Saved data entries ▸
+++++
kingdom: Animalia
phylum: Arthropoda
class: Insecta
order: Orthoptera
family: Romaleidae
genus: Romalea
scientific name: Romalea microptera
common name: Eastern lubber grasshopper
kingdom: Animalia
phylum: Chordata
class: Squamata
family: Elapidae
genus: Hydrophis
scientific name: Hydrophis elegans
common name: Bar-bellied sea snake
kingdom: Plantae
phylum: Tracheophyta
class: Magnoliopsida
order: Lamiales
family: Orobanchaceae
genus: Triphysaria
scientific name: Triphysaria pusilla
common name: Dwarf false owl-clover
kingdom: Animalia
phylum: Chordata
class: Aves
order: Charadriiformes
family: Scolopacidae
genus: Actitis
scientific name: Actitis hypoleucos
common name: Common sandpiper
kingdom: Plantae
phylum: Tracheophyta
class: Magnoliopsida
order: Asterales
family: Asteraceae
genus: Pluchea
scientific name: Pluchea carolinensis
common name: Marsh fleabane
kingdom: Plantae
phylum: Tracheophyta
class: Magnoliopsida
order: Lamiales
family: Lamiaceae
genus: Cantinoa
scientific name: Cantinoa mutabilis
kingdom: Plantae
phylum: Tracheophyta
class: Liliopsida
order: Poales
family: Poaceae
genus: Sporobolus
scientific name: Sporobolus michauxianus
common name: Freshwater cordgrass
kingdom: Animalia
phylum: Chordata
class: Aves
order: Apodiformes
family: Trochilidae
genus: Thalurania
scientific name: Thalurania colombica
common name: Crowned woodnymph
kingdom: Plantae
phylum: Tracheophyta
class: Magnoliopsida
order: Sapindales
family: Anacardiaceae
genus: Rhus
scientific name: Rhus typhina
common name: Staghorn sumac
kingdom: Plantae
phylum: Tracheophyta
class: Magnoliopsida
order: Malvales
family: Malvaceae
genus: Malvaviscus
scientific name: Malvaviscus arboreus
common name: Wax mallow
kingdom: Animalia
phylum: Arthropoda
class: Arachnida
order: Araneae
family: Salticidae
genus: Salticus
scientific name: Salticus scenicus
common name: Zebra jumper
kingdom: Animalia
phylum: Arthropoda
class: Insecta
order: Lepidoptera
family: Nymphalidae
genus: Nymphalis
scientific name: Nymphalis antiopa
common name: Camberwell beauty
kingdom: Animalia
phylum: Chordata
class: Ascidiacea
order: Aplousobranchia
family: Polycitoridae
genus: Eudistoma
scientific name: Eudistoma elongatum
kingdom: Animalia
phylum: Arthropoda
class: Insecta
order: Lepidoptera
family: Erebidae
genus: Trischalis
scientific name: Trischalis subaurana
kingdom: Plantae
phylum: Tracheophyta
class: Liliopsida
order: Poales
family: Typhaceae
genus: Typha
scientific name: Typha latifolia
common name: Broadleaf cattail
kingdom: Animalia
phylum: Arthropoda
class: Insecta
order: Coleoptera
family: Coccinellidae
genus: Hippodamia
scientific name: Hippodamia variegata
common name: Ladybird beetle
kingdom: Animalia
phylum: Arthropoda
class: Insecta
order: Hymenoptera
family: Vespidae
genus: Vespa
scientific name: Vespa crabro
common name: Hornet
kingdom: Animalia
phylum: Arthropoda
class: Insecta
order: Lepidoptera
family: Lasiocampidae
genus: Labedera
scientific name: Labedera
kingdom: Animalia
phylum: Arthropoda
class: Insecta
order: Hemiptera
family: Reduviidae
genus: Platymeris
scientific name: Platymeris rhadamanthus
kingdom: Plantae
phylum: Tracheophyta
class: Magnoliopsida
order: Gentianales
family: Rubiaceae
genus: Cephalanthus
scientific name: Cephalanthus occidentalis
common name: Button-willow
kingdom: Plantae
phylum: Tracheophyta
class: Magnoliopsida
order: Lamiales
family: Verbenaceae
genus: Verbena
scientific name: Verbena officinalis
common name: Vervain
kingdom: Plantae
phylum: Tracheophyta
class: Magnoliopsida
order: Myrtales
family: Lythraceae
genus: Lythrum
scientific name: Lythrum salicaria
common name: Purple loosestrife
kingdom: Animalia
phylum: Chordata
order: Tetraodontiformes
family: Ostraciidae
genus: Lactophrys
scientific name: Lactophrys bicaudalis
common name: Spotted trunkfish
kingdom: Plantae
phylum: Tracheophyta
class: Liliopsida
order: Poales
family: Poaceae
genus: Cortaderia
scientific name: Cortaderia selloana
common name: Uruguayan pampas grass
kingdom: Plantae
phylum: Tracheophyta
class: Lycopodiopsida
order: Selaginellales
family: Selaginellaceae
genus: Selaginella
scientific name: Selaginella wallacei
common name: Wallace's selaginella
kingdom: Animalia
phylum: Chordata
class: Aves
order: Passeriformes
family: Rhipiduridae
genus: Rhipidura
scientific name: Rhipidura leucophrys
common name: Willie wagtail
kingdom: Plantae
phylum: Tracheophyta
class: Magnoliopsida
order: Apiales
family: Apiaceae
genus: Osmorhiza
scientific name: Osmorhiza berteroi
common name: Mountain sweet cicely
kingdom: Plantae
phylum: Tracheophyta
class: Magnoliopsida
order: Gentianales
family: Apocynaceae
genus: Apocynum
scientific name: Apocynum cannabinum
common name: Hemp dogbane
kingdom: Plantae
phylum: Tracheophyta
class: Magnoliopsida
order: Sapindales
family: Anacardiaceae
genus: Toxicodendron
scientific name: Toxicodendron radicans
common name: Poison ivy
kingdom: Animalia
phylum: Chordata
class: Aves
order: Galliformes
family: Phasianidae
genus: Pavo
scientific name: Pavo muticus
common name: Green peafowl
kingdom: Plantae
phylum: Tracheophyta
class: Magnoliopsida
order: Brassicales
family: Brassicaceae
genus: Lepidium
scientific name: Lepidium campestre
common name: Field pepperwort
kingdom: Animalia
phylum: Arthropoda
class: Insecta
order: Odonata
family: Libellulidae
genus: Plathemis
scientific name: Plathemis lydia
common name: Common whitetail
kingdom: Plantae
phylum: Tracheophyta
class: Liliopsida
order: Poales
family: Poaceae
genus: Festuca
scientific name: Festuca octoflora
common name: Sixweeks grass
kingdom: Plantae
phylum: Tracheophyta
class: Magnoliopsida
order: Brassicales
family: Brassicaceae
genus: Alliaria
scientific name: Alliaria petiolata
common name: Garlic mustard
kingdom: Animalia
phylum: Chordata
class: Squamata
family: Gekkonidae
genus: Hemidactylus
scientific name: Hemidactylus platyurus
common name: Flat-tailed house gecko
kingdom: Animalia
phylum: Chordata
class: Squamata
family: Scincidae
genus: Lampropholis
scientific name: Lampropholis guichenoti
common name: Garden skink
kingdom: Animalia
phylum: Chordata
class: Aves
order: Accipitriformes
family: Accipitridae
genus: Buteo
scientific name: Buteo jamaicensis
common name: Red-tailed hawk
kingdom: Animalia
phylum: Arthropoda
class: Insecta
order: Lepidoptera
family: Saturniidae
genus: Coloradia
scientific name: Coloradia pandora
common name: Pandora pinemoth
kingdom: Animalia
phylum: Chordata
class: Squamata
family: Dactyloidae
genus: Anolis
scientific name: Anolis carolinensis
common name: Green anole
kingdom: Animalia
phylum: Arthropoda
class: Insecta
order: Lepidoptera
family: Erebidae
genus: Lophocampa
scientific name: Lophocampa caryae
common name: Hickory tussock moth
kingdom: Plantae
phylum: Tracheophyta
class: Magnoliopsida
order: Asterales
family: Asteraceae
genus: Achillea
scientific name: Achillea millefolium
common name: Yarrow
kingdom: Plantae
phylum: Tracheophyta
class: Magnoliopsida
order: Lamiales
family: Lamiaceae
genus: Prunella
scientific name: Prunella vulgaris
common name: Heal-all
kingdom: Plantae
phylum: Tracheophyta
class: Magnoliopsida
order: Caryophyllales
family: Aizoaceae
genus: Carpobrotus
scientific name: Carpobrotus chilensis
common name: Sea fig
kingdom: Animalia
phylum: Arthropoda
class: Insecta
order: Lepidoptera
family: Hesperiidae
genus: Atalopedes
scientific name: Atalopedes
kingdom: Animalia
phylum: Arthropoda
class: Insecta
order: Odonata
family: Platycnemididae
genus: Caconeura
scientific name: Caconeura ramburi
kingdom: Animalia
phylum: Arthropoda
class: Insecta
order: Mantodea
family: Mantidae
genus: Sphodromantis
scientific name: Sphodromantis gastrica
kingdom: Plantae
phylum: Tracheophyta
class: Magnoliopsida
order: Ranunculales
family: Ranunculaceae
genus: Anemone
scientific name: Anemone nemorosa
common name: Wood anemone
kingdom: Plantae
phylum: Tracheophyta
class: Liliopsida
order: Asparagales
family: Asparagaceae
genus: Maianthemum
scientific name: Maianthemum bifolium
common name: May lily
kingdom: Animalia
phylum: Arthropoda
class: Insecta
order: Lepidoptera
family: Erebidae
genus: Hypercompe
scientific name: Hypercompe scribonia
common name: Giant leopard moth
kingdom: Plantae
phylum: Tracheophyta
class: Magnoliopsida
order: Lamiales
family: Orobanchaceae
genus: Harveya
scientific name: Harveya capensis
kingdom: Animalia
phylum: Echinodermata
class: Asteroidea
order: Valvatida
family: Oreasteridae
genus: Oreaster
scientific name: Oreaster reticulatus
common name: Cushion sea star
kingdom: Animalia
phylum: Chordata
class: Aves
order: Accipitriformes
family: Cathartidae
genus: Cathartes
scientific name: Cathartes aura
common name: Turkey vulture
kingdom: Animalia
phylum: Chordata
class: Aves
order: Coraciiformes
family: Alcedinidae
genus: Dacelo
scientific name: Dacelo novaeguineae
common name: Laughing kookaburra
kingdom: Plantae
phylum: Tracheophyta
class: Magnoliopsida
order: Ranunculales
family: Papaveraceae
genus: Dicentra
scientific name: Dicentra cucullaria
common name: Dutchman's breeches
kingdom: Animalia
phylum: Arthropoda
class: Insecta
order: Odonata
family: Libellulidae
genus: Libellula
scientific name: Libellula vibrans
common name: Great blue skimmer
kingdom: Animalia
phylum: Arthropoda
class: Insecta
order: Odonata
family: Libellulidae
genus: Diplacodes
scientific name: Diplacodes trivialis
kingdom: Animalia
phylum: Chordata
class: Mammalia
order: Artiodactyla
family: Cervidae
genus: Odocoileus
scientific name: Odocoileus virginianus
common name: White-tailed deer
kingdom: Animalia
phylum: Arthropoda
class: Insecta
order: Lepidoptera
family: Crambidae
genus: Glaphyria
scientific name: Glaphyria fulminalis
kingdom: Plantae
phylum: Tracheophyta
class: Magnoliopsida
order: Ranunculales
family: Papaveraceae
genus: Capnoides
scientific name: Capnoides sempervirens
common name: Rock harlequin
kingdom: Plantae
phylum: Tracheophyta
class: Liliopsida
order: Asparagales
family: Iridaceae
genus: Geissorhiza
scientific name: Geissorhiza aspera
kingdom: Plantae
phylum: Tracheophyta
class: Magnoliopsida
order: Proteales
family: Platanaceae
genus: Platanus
+++++
EXERCISE DESCRIPTION ▸ Starting at the first line of the records and going on through the line with "genus: Actitis", change every "common name" to "vernacular name". Write out only those lines, with nothing else altered.

REPLY ▸
kingdom: Animalia
phylum: Arthropoda
class: Insecta
order: Orthoptera
family: Romaleidae
genus: Romalea
scientific name: Romalea microptera
vernacular name: Eastern lubber grasshopper
kingdom: Animalia
phylum: Chordata
class: Squamata
family: Elapidae
genus: Hydrophis
scientific name: Hydrophis elegans
vernacular name: Bar-bellied sea snake
kingdom: Plantae
phylum: Tracheophyta
class: Magnoliopsida
order: Lamiales
family: Orobanchaceae
genus: Triphysaria
scientific name: Triphysaria pusilla
vernacular name: Dwarf false owl-clover
kingdom: Animalia
phylum: Chordata
class: Aves
order: Charadriiformes
family: Scolopacidae
genus: Actitis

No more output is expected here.